Alencar detalhou as dificuldades do América no mercado


O presidente do América, Alencar da Silveira Júnior, respondeu a uma dúvida frequente dos torcedores do clube: por que não contratou reforços do nível de Zárate no começo do Campeonato Brasileiro. Em entrevista ao programa Hora do Coelho, no YouTube, nessa terça-feira, o dirigente destacou a dificuldade do mercado. 

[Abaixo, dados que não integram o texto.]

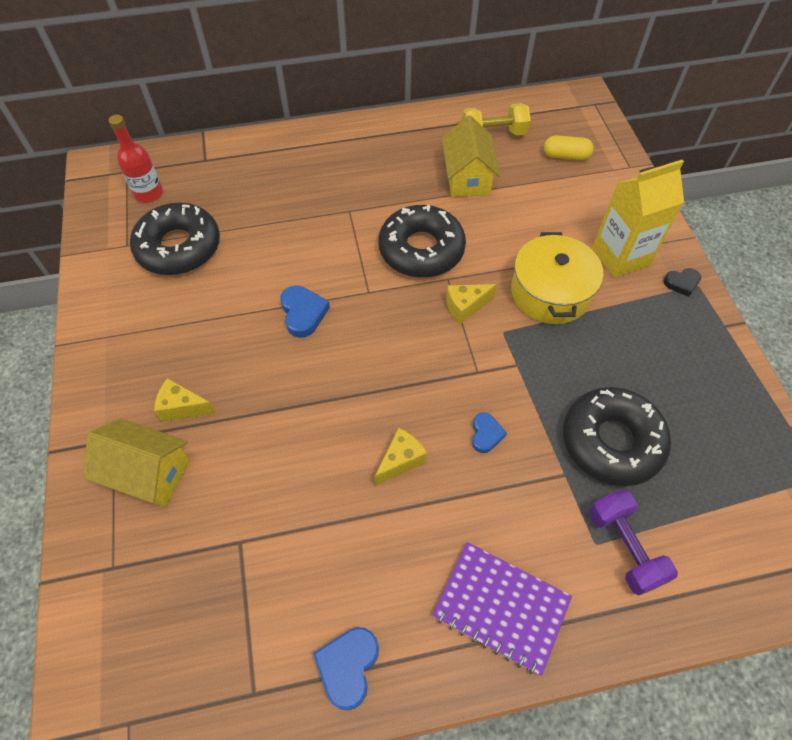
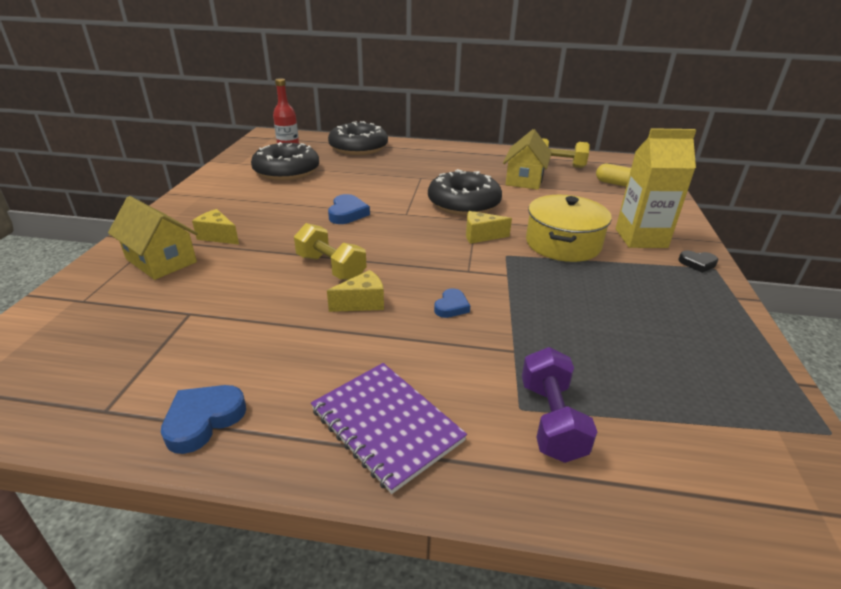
camera: 20 degrees right, 25 degrees down
black donut [563,387,671,486] -> black donut moved to [328,121,388,155]
none -> yellow dumbbell [294,223,367,280]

"Primeiro, por não ver e olhar o jogador. Acho que toda avaliação que foi feita para a vinda de qualquer jogador tem que ter uma análise técnica do departamento de futebol. Desta vez (na contratação de Zárate) o Salum bateu no peito, juntamente com o Euler, e com indicação do Armando", começou a explicação.

Em seguida, o presidente destacou que o clube também esbarrava em questões técnicas de nomes sugeridos. "Todos os jogadores que foram sugeridos do futebol sul-americano passaram por uma análise técnica, de mercado e desempenho. Nenhum desses jogadores teve assim, 'vamos fazer a aprovação deles'".

O América fez 18 contratações para a disputa da Série A. No entanto, a de mais impacto foi a última, a do argentino Mauro Zárate. Ao fim de sua fala, Alencar destacou um fator fundamental: a vontade dos atletas em defenderem o Coelho.

"Não foi (falta) de vontade (em contratar), foi a falta, naquele momento, de jogadores que queriam vir, não para ganhar, mas para vestir a camisa do América e fazer um bom campeonato, com a permanência na Série A", disse.

Negociação com Zárate


Zárate foi a grande contratação do Coelho no ano
foto: Mourão Panda/América

Zárate foi a grande contratação do Coelho no ano



Com passagens por Boca Juniors e clubes europeus, Zárate foi a grande contratação do América na temporada. O presidente do clube destacou a diferença na negociação com o argentino.

"Vamos lembrar também. Foi um jogador que teve uma conversa direta com o clube, não passou por empresário e nem teve aquela frescura toda. Falou que queria vir, jogar. No primeiro encontro que nós tivemos, eu falei, 'eu quero ver como você vai fazer agora'. Ele respondeu, 'presidente, eu vou fazer minha parte. Eu tenho 20 jogos para fazer, e posso garantir que nós vamos fazer.' A vontade dele de jogar, de vestir a camisa, foi totalmente diferente dos outros", completou o dirigente.